Нелюбимая - страница 2



Прибравшись, я вышла из комнаты, чтобы помыть кисти. В коридоре пришлось столкнуться с нашей «гостьей» и Германом. Прекрасно! Теперь эта женщина в буквальном смысле будет жить по соседству со мной. Гарем какой-то! Я ушла в ванную, проигнорировав пристальный взгляд мужа, обращенный в мою сторону.

Понадобилась секунда, чтобы маска безразличия безбожно не треснула прямо на лице. Еще одна, чтобы руки перестали так по-идиотски дрожать. Открыла кран. Опустив в раковину кисточки, я уперлась ладонями в гладкие края умывальника и опустила голову. С приходом беременности я стала уж слишком чувствительной, будто бы все нервы теперь почти всегда были обнажены. Это, пожалуй, одно из немногих заметных изменений, что случились со мной.

Глубоко вздохнув, я немедленно принялась за дело. Но заметила периферийным зрением, что дверь в ванную комнату открылась. На пороге возник Герман, спрятав руки в карманах брюк. Я сделала вид, что не заметила его и продолжила заниматься кисточками.

— Такой жизни ты для нас хотела? — послышался тихий вопрос. — Чтобы я тебя ненавидел? Избегал? Изменял? Это лучше?

— Мне всё равно, — спокойно ответила я, не останавливая процесс мытья.

— Даже если я разложу Ларису прямо у тебя на глазах? — Герман оторвался от двери, которую всё это время подпирал спиной и сделал один шаг в мою сторону.

Вопросом он ударил больно. Наотмашь. Но и тут я выстояла. Только едва заметно повела плечами.

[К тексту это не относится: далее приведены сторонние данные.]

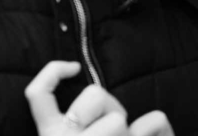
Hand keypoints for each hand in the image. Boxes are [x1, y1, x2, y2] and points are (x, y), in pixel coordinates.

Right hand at [25, 61, 174, 135]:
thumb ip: (77, 131)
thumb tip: (92, 94)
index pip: (37, 95)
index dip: (51, 74)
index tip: (72, 68)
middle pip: (96, 95)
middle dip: (110, 109)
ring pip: (122, 115)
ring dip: (130, 131)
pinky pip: (154, 118)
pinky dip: (161, 128)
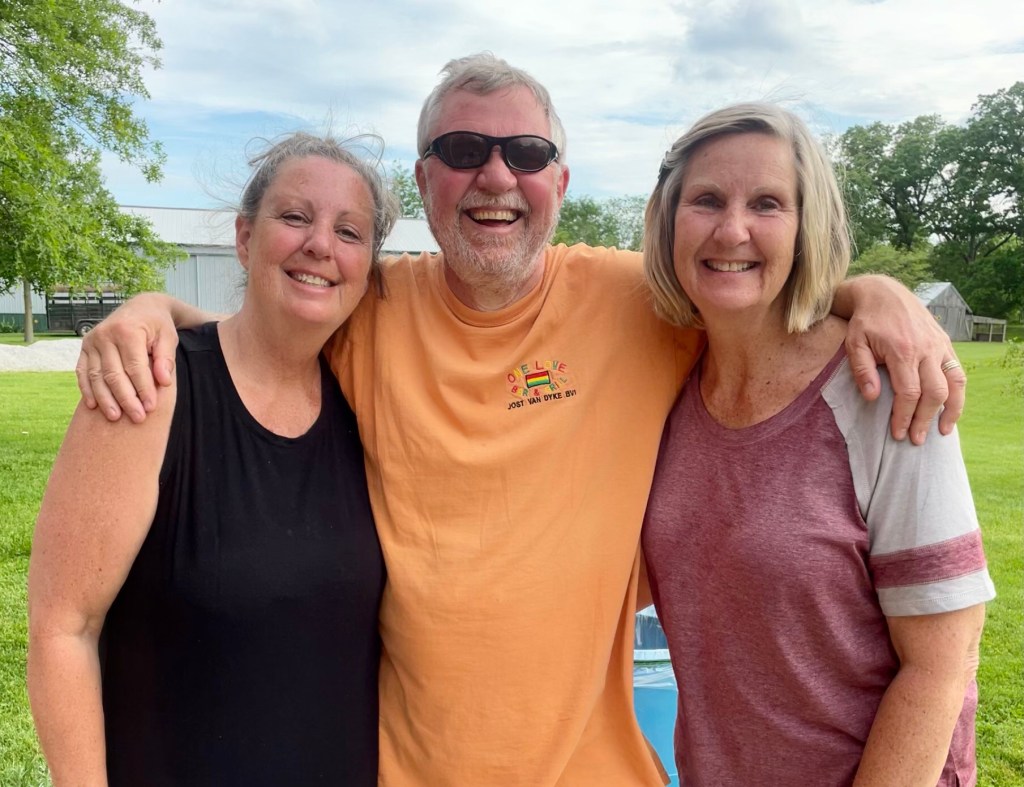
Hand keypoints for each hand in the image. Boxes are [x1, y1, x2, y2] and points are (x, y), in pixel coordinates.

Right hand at [75, 294, 180, 422]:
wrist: (141, 307)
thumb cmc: (158, 325)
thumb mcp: (169, 336)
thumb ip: (167, 358)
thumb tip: (164, 382)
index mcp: (128, 330)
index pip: (135, 367)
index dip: (143, 389)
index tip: (151, 407)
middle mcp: (105, 335)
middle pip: (114, 374)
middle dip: (125, 398)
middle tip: (137, 417)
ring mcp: (91, 341)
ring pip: (96, 376)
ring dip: (105, 399)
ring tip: (115, 417)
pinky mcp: (84, 347)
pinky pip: (82, 371)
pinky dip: (87, 389)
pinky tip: (93, 406)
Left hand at [841, 276, 965, 444]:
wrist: (884, 294)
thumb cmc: (865, 322)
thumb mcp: (854, 344)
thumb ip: (862, 370)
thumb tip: (873, 398)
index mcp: (902, 350)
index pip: (909, 392)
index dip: (904, 416)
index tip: (897, 433)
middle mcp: (926, 348)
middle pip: (934, 392)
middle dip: (925, 419)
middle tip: (916, 440)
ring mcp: (939, 345)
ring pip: (954, 383)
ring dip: (951, 409)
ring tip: (943, 431)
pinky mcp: (945, 342)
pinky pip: (958, 371)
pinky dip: (959, 392)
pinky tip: (952, 409)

— Мне всё равно, — повторила я свой ответ.

— А ты не так слаба, какой я тебя считал раньше. Есть характер. Знаешь, никак не могу понять, чего тебе не хватало?

— Свободы.

— Она у тебя скоро будет. В достатке. Не волнуйся.

— А я и не волнуюсь. Играй в свой театр абсурда сам, только меня в него не впутывай, — я выключила кран и положила вымытые кисти на салфетку.

— Этого всего могло и не быть.

— Могло, но ты посчитал иначе.

— Почему ты вытряхиваешь из меня всю душу даже тогда, когда я делаю всё, чтобы тебя не было в моих мыслях? — Герману не нужен был ответ. Скорей, он просто обозначил то, что ломало его изнутри.

— Твоя главная проблема в том, что ты не умеешь выражать свои чувства, если они у тебя, конечно же, есть. А вот боль… С ней у тебя всё в порядке, — я осмелилась поднять голову и встретиться в зеркале со взглядом Германа. — Хочешь, испытывай меня дальше. Мне всё равно, — я схватила кисти и повернулась. — Хочешь, раскладывай ее хоть каждую ночь. Не давайте мне своими криками спать. Тешь себя мыслью, что меня это задевает. Но вот только мой рисунок всё еще у тебя. В этом-то и заключается вся ирония.

Я обошла Германа и покинула пределы ванной комнаты. Этой ночью я спала совершенно спокойно, хотя была уверена, что муж обязательно устроит какую-нибудь очередную пытку. На следующий день горничная сказала, что Лариса и Зацепин ночевали в разных комнатах.

3. 2.

Оставаться совершенно спокойной двадцать четыре часа в сутки, оказалось задачей не такой уж и простой, как я изначально думала. Особенно остро она усложнялась из-за Ларисы, которая в своем коротком шелковом халатике расхаживала по дому так, будто бы уже стала здесь полноправной хозяйкой.

Я отчаянно не хотела поддаваться на все эти дешевые провокации, но отравляющая ревность отлично играла на моих нервах. И откуда она только взялась? Всё было бы куда проще без чувств, без эмоций. Пусть и эта Лариса, и Герман делали, что хотели, а я спокойно занималась бы своими делами. Потом бы родила ребенка, что-нибудь придумала, чтобы остаться с ним или вообще — забрать с собой. И весь этот цирк утонул бы в далёком-далёком прошлом. Но нет… Так просто эта ситуация разрешаться явно не желала.